La Guaira, 29 de junio de 2026.- El terremoto ocurrido el 24 de junio en Venezuela ha dejado un saldo de 1,450 fallecidos y 3,150 heridos atendidos en hospitales hasta el 28 de junio, según datos oficiales. La cifra de damnificados asciende a 12,721 personas, mientras que 774 edificios resultaron afectados, de los cuales 189 sufrieron un colapso total. Ante la magnitud del desastre, el estado La Guaira fue decretado zona de desastre.

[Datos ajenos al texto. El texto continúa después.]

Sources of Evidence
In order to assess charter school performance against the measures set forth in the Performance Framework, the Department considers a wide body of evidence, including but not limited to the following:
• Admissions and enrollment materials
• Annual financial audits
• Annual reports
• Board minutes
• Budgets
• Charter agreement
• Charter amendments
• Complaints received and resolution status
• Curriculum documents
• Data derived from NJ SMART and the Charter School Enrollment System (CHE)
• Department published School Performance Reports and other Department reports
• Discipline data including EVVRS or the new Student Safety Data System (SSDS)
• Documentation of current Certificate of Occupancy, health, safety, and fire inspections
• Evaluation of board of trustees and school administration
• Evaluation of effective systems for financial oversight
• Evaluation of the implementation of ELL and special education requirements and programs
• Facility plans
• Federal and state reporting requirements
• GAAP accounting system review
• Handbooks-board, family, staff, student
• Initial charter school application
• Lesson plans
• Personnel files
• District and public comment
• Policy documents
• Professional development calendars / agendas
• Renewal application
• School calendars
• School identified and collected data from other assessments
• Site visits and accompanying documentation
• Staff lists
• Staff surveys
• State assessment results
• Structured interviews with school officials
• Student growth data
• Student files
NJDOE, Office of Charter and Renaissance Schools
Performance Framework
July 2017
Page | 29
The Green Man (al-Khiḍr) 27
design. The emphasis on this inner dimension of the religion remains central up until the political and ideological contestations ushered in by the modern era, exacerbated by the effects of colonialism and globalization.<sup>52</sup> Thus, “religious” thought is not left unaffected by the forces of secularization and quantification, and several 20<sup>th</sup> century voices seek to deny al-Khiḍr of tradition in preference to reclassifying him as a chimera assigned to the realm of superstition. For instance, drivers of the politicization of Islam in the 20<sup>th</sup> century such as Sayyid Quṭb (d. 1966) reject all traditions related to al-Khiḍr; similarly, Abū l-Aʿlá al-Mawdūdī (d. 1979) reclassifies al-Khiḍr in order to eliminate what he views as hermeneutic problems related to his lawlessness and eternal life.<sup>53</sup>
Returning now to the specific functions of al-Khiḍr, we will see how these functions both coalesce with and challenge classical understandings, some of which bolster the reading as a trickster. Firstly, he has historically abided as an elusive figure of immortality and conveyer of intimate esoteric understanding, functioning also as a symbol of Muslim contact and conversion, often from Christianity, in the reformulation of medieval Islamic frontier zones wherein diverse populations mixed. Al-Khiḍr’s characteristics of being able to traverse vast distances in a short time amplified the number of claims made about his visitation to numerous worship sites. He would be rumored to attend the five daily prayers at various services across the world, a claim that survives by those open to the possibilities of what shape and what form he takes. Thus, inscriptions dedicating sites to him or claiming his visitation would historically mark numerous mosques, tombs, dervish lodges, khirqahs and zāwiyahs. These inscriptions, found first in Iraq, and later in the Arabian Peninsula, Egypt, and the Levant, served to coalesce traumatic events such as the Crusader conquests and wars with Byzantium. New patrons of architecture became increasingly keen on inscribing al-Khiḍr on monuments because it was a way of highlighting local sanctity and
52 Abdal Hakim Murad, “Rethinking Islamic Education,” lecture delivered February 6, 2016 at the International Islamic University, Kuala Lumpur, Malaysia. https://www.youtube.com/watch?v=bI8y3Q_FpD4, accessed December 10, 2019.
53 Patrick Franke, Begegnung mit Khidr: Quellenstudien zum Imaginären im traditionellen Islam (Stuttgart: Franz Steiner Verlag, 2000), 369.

Las labores de rescate continúan con apoyo internacional. El sábado 27 de junio se logró rescatar con vida a 33 personas bajo los escombros, operación posible gracias a la ayuda de equipos de emergencia de 24 países. Asimismo, 527 pacientes han sido trasladados desde La Guaira hasta la capital para recibir atención médica.
La crisis ha generado una emergencia humanitaria crítica para la infancia. UNICEF estima que 1.8 millones de personas requieren asistencia, entre ellas 680,000 niños y niñas. Miles de menores carecen de acceso seguro a agua potable y los hospitales en Caracas, La Guaira, Carabobo, Aragua y Falcón presentan daños graves. En el Distrito Capital, reportes preliminares indican que 432 escuelas resultaron dañadas.

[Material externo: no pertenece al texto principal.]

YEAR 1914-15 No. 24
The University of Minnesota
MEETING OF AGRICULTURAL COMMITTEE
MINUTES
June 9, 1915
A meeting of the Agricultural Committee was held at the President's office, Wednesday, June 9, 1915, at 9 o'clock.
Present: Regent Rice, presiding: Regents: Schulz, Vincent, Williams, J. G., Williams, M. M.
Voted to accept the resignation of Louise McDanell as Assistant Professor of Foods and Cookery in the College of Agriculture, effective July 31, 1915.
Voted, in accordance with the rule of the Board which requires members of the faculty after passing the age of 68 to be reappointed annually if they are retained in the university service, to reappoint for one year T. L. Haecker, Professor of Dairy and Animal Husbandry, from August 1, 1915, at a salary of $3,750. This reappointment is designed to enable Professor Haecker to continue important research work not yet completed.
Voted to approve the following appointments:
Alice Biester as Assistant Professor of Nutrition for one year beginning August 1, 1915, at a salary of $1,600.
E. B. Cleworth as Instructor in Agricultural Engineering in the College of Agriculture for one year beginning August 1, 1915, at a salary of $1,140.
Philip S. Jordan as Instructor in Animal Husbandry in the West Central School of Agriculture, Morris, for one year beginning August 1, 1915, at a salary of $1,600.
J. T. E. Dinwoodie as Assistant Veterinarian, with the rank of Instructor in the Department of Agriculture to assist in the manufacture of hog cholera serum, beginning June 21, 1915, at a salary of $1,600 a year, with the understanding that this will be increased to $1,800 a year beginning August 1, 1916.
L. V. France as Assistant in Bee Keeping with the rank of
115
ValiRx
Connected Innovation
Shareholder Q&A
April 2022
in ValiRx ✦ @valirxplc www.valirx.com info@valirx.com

Para responder a la necesidad, UNICEF envió el 27 de junio un primer cargamento aéreo de 20 toneladas métricas de suministros a Valencia y planea un segundo envío desde Copenhague. Estos dos cargamentos permitirán atender a más de 100,000 personas. La organización activó una respuesta para llegar a unas 650,000 personas, incluyendo 234,000 niños, y ha movilizado alrededor de 3.5 millones de dólares de fondos internos, aunque calcula que se requieren 52 millones de dólares para cubrir la emergencia completa.
En medio de la devastación, familias han sido reubicadas en refugios temporales; solo en el parque Alí Primera en Catia, Caracas, se han alojado 1,100 familias. Jorge Rodríguez declaró que “la prioridad sigue siendo salvar vidas y levantar hospitales para atender a las víctimas”, añadiendo que “el registro puso orden a la ingente necesidad de los venezolanos de ayudar al prójimo”.

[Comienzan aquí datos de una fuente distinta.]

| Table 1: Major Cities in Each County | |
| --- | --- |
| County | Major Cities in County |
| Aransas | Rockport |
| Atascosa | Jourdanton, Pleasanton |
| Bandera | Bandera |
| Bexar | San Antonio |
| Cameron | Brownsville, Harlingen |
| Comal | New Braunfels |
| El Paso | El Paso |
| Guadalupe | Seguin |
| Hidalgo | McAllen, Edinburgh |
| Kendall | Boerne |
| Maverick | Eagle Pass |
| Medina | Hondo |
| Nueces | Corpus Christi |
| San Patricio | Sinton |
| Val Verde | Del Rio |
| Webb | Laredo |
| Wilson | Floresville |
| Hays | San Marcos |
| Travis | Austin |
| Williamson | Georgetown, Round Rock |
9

Los sobrevivientes relatan momentos de terror. Johnny Monterola, quien quedó aplastado entre los escombros, recounted: “Yo sentía que me estaba subiendo la tensión, porque tenía la cabeza con un peso encima”. El sobreviviente agregó: “Me hice pupú, pipí y vomité mientras estaba ahí aplastado”. Respecto a su esposa, Monterola afirmó: “Si me hubiese ido a tomar mi esposa habría muerto sola”, y expresó su angustia por otros atrapados: “Tengo el presentimiento de que están por ahí”.